A recent Bank of America survey found that truckload demand has fallen 58% to near-freight-recession level. Consumer spending habits are contributing to the decline, too. As pandemic restrictions eased, buyers scaled back their online shopping habits and spent more money on services rather than goods, according to the Bureau of Economic Analysis.
Industry veterans such as Joe Rajkovacz, the director of governmental affairs and communications for the Western States Trucking Association, now are warning that low trucking demand could indicate an oncoming recession.
“When trucking demand falls, it means the economy’s slowing down,” Rajkovacz said.
The transportation data company Freightwaves warned last month of a possible sharp downturn for the trucking industry in particular.
That could be due to a “major consumer slowdown” brought on by inflation and climbing oil prices, Freightwaves CEO Craig Fuller reported in March.
The result is weakened demand, delays in rail, rising truck capacity and softening truck rates, the Bank of America survey found.
There are two types of trucking markets. The first is a contract market, where the largest motor carriers enter long-term contracts with shippers and receivers, Rajkovacz said. The other is a more demand-dependent spot market that relies on intermediaries and brokers.
“It is really the wild, wild west,” Rajkovacz said. “It’s see what you can get moved at what price.”
The spot market largely favored the truckers during the pandemic, but that’s changing now.
According to Rajkovacz, what’s often reported as a trucker shortage is actually churn — drivers leaving their job with one company and going to another. The real issue facing truckers, he said, is a dwindling demand that’s been exacerbated by China’s recent COVID-19 lockdowns.
The pendulum could start to swing in the other direction when the summer produce market takes off in about a month, but the impact of events overseas can be hard to predict, Rajkovacz said.
“Is trucking saying there’s storm clouds on the horizon? Absolutely it is. But would it change if those storm clouds blow away? A lot really depends on when China reopens,” he said.
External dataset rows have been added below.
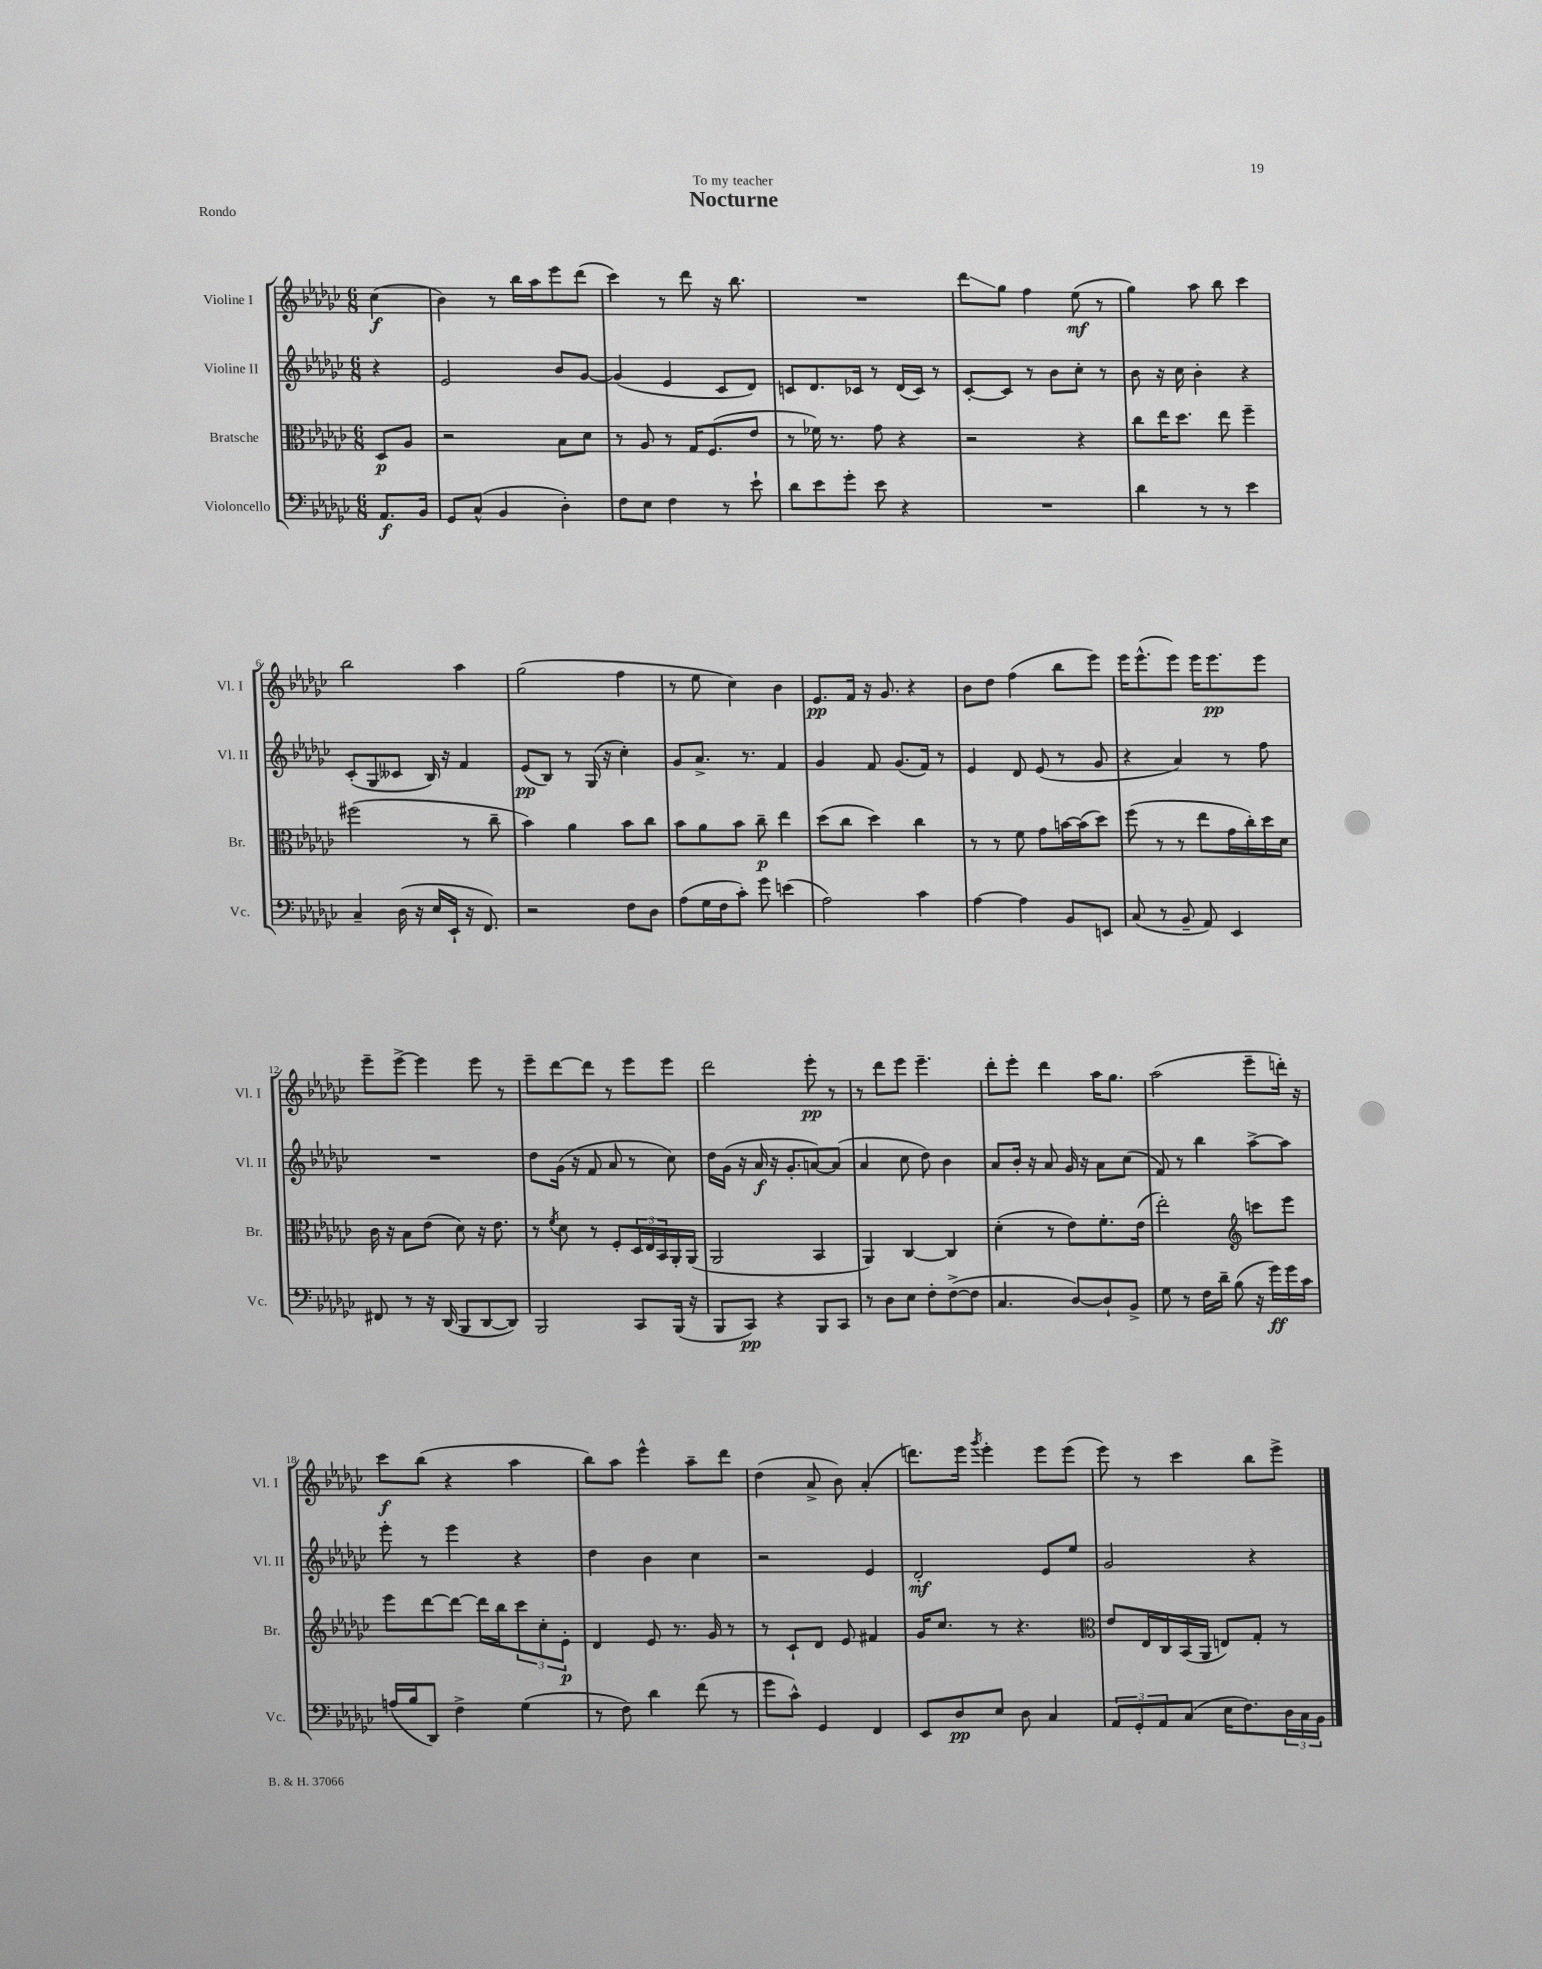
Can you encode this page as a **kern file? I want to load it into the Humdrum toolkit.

**kern	**kern	**kern	**kern
*staff4	*staff3	*staff2	*staff1
*clefF4	*clefC3	*clefG2	*clefG2
*k[b-e-a-d-g-c-]	*k[b-e-a-d-g-c-]	*k[b-e-a-d-g-c-]	*k[b-e-a-d-g-c-]
*M6/8	*M6/8	*M6/8	*M6/8
8.AA-/L	8D-/L	4r	(4cc-\
.	8A-/J	.	.
16BB-/Jk	.	.	.
=	=	=	=
8GG-/L	2r	2e-/	4b-\)
(8C-^^/J	.	.	.
4BB-/	.	.	8r
.	.	.	16bb-\LL
.	.	.	16aa-\J
4D-'\)	8B-\L	8b-/L	8eee-\
.	8d-\J	[8g-/J	(8ddd-\J
=	=	=	=
8F\L	8r	(4g-/]	4ccc-\)
8E-\J	8A-/	.	.
4F\	8r	4e-/	8r
.	16G-/LK	.	8ddd-\
.	(8.F/	.	.
8r	.	8c-/L	16r
.	.	.	8.bb-\
8e-`\	8e-/J	8d-/J)	.
=	=	=	=
8d-\L	8r	8c/L	2.r
8e-\	16f-\)	8.d-/	.
.	8.r	.	.
8g-'\J	.	.	.
.	.	16c-/Jk	.
8e-\	8g-\	8r	.
4r	4r	(16d-/LL	.
.	.	16c-/JJ)	.
.	.	8r	.
=	=	=	=
2.r	2r	[8c-'/L	8ddd-\L
.	.	8c-/]J	8gg-\J
.	.	8r	4ff\
.	.	8b-\L	.
.	4r	8cc-'\J	(8ee-\
.	.	8r	8r
=	=	=	=
4d-\	8cc-\L	8b-\	4gg-\)
.	16ee-\K	16r	.
.	8.dd-\J	16cc-\	.
8r	.	4b-'\	8aa-\
8r	8ee-\	.	8bb-\
4e-\	4ff~\	4r	4ccc-\
=	=	=	=
4C-~/	(2ff#\	(8c-'/L	2bb-\
.	.	8G-/	.
(16D-\	.	8c--/J	.
16r	.	.	.
16E-/LL	.	16B-/)	.
16EE-`/JJ	.	16r	.
16r	8r	4f/	4aa-\
8.FF/)	.	.	.
.	8cc-~\	.	.
=	=	=	=
2r	4b-\)	(8e-/L	(2gg-\
.	.	8B-/J)	.
.	4a-\	8r	.
.	.	(16G-/	.
.	.	16r	.
8F\L	8b-\L	4cc-'\)	4ff\
8D-\J	8cc-\J	.	.
=	=	=	=
(8A-\L	8b-\L	8g-/L	8r
16G-\L	8a-\	8.a-^/J	8ee-\
16F\J	.	.	.
8c-'\J)	8b-\J	.	4cc-\)
.	.	8.r	.
8g-\	8cc-~\	.	.
(4e\	4ee-\	4f/	4b-\
=	=	=	=
2A-\)	(8dd-\L	4g-/	8.e-/L
.	8cc-\J	.	.
.	.	.	16f/Jk
.	4dd-\)	8f/	16r
.	.	.	8.g-/
.	.	(8.g-/L	.
4c-\	4cc-\	.	4r
.	.	16f/Jk)	.
.	.	8r	.
=	=	=	=
[4A-\	8r	4e-/	8b-\L
.	8r	.	8dd-\J
4A-\]	8f\	8d-/	(4ff\
.	8g-\L	(8e-/	.
8BB-/L	[16b\L	8r	8bb-\L
.	(16b\]J	.	.
8EE/J	8dd-\J)	8g-/	8eee-\J)
=	=	=	=
(8C-/	(8ff\	4r	16eee-\LK
.	.	.	(8.eee-^^\
8r	8r	.	.
8BB-~/	8r	4a-/)	8eee-\J)
8AA-/)	8ee-\L	.	16eee-\LK
.	.	.	8.eee-\
4EE-/	16g-\L	8r	.
.	16cc-'\)	.	.
.	16dd-\	8ff\	8eee-\J
.	16d-\JJ	.	.
=	=	=	=
8FF#/	16c-\	2.r	8eee-~\L
.	16r	.	.
8r	8B-\L	.	[8eee-^\J
16r	(8e-\J	.	4eee-\]
(16DD-/	.	.	.
8BBB-/L	8d-\)	.	.
[8DD-/	16r	.	8eee-\
.	8.e-\	.	.
8DD-/]J)	.	.	8r
=	=	=	=
2BBB-/	8r	8dd-\L	8eee-~\L
.	8qf/	.	.
.	8d-\	(16g-\Jk	[8ddd-\
.	.	16r	.
.	8r	8f/	8ddd-\]J
.	8F'/L	8a-/	8r
8CC-/L	24D-/L	8r	8eee-\L
.	24E-/	.	.
.	24BB-/	.	.
(16BBB-/Jk	16AA-'/	8cc-\)	8eee-\J
16r	(16AA-/JJ	.	.
=	=	=	=
8BBB-/L	2AA-/	16dd-\LL	2ddd-\
.	.	(16g-\JJ	.
8CC-/J)	.	16r	.
.	.	16a-/	.
4r	.	16r	.
.	.	8.g-'/L	.
8BBB-/L	4BB-/	[8a/)	8eee-'\
8CC-/J	.	(8a/]J	8r
=	=	=	=
8r	4AA-/)	4a-/	8r
8D-\L	.	.	8ddd-\L
8E-\J	[4C-/	8cc-\	8eee-\J
8F'\L	.	8dd-\)	4.eee-~\
([8F^\	4C-/]	4b-\	.
8F\]J	.	.	.
=	=	=	=
4.C-/	(4d-'\	8a-/L	8ddd-'\L
.	.	16b-'/Jk	8eee-'\J
.	.	16r	.
.	8r	8a-/	4ddd-\
[8D-/L)	8e-\L)	16g-/	.
.	.	16r	.
8D-`/]	8.f'\	8a-\L	16aa-\LK
.	.	.	8.gg-\J
8BB-^/J	.	(8cc-\J	.
.	(16e-\Jk	.	.
=	=	=	=
8G-\	2ee-'\)	8f/)	(2aa-\
8r	.	8r	.
16F\LL	.	4bb-\	.
16d-~\JJ	.	.	.
(8B-\	.	.	.
*	*clefG2	*	*
16r	8ccc\L	[8aa-^\L	8eee-~\L
16g-\LL)	.	.	.
16g-\	8eee-\J	8aa-\]J	16ddd'\Jk)
16c-\JJ	.	.	16r
=	=	=	=
(16A/LL	8eee-\L	8eee-'\	8ccc-\L
16B-/J	.	.	.
8DD-/J)	[8ddd-\	8r	(8bb-\J
4F^\	8ddd-\_J	4eee-\	4r
.	16ddd-\]LL	.	.
.	16bb-\J	.	.
(4G-\	12ccc-\	4r	4aa-\
.	12cc-'\	.	.
.	12e-'\J	.	.
=	=	=	=
8r	4d-/	4dd-\	8bb-\L)
8F\)	.	.	8aa-\J
4d-\	8e-/	4b-\	4eee-^^\
.	8.r	.	.
(8f\	.	4cc-\	8aa-~\L
.	16g-/	.	.
8r	8r	.	8ddd-\J
=	=	=	=
8g-\L	8r	2r	(4dd-\
8c-^^\J)	8c-`/L	.	.
4GG-/	8d-/J	.	8a-^/
.	8e-/	.	8b-\)
4FF/	4f#/	4e-/	(4a-'/
=	=	=	=
8EE-/L	16g-/LK	2d-'/	8.ddd\L)
.	8.cc-/J	.	.
8D-/	.	.	.
.	.	.	16eee-\Jk
.	.	.	8qggg-/
8E-/J	8r	.	4eee-'\
8D-\	4.r	.	.
4C-/	.	8e-/L	8eee-\L
.	.	8ee-/J	(8eee-\J
=	=	=	=
*	*clefC3	*	*
12AA-/L	8e-/L	2g-/	8eee-\)
12GG-'/	.	.	.
.	16E-/L	.	8r
12AA-/	.	.	.
.	16C-/	.	.
(8C-/J	(16BB-/	.	4ccc-\
.	16AA-/JJ	.	.
16E-\LK	8E/L)	.	.
8.F\)	.	.	.
.	8G-'/J	4r	8bb-\L
24D-\L	8r	.	8eee-^\J
24C-\	.	.	.
24BB-\JJ	.	.	.
==	==	==	==
*-	*-	*-	*-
Trucking isn’t the only industry used to gauge economic growth or lack thereof. Other unexpected indicators include the length of women’s skirts and dresses, the sale of men’s underwear and the price of a McDonald’s Big Mac.
The Bureau of Transportation Statistics considers the Transportation Services Index a leading indicator of economic cycles. When compared to economic growth cycles in the economy, the freight measure led by an average of about four months, the bureau found.